:: Data provided ::
◇ ◇ ◇ ◇ ◇

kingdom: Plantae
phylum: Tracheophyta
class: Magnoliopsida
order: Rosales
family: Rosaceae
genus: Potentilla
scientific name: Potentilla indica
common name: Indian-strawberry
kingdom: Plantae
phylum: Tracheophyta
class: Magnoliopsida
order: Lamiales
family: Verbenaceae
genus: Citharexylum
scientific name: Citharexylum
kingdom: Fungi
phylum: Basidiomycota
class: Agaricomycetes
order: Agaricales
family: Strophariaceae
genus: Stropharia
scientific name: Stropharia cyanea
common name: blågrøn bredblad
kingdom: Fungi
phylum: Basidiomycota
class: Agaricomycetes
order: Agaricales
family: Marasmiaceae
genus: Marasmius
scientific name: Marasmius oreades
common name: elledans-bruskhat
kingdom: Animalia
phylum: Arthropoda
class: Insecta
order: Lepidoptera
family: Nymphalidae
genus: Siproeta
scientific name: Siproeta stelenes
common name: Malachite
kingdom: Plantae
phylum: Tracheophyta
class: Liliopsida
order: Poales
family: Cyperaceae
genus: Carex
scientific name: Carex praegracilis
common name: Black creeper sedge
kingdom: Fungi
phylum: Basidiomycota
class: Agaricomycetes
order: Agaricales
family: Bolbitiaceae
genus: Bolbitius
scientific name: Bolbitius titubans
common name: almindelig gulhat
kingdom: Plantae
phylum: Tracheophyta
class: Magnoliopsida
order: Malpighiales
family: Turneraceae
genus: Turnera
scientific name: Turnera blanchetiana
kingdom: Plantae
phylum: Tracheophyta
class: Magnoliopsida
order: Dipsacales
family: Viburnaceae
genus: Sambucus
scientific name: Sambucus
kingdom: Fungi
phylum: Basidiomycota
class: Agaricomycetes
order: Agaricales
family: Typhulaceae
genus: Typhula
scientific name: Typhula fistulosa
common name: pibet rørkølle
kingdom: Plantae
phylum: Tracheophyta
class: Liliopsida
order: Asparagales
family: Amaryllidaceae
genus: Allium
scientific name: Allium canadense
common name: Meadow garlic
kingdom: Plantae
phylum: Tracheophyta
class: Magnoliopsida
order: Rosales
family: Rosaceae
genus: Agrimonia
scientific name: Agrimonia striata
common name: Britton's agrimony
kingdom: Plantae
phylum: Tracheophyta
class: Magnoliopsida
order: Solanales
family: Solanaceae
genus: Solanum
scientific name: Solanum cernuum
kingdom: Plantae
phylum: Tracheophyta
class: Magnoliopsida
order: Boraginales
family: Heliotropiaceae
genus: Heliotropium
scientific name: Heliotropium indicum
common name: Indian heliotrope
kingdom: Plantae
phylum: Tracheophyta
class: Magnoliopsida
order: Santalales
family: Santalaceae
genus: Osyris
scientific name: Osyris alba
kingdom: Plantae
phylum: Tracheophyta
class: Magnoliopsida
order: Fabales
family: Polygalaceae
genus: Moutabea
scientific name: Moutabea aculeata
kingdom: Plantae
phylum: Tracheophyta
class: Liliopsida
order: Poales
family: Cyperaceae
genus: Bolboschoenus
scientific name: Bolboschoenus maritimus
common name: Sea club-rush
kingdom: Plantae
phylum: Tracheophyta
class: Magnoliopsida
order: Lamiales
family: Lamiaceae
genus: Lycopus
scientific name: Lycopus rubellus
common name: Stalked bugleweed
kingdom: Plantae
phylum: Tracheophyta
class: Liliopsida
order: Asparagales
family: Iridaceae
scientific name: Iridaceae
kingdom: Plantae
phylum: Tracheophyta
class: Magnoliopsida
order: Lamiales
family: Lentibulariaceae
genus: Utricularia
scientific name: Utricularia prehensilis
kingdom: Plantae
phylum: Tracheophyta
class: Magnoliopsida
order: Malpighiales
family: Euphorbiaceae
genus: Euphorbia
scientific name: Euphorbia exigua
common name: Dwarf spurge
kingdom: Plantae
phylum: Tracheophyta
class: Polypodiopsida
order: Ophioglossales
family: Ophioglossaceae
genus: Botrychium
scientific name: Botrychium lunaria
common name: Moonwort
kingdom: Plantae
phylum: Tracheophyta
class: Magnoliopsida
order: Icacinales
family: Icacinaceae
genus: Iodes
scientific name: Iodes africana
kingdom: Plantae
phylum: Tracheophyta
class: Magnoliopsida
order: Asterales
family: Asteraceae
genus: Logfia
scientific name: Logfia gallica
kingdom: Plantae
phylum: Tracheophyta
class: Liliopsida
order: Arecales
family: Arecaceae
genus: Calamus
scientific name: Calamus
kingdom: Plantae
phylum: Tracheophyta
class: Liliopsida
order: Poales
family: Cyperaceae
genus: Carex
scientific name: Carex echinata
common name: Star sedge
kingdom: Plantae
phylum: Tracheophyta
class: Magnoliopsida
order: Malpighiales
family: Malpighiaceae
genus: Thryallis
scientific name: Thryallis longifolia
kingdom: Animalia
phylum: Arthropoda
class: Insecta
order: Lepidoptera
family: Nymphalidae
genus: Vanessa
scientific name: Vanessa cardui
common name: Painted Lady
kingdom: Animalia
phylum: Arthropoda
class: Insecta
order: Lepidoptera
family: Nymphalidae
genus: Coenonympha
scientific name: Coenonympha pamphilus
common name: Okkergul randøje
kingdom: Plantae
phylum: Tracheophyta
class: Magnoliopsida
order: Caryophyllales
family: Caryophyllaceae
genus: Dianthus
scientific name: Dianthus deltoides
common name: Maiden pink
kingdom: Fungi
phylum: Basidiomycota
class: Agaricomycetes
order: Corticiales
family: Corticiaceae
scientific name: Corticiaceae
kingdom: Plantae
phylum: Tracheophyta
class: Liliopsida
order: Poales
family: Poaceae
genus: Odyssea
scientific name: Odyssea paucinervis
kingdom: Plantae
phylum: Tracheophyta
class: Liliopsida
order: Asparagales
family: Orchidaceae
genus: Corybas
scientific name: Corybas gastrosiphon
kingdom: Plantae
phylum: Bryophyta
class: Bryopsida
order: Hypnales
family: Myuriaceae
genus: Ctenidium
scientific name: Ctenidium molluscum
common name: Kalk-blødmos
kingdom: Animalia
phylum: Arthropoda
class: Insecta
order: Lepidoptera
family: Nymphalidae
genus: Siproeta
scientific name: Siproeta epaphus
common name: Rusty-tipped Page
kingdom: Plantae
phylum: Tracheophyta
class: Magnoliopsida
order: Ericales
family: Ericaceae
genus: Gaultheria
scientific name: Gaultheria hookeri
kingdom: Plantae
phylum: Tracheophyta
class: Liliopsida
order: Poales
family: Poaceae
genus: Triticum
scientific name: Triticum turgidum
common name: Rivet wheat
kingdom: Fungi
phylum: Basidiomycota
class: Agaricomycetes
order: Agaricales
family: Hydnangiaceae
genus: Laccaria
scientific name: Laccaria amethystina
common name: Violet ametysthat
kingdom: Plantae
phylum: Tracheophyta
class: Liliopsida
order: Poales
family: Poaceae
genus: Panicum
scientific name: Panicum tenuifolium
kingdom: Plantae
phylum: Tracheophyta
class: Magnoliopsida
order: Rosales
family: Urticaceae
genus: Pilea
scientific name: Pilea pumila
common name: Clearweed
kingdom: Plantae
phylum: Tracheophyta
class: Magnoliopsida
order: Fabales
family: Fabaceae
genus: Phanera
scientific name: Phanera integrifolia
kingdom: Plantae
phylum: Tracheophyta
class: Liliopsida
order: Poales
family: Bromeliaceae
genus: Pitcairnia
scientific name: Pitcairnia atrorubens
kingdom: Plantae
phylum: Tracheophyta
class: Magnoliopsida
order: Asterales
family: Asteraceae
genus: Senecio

◇ ◇ ◇ ◇ ◇

:: Exercise brief ::
Copy the records verbatim from their first line through the line containing "family: Strophariaceae", including both.

:: Output of the exercise ::
kingdom: Plantae
phylum: Tracheophyta
class: Magnoliopsida
order: Rosales
family: Rosaceae
genus: Potentilla
scientific name: Potentilla indica
common name: Indian-strawberry
kingdom: Plantae
phylum: Tracheophyta
class: Magnoliopsida
order: Lamiales
family: Verbenaceae
genus: Citharexylum
scientific name: Citharexylum
kingdom: Fungi
phylum: Basidiomycota
class: Agaricomycetes
order: Agaricales
family: Strophariaceae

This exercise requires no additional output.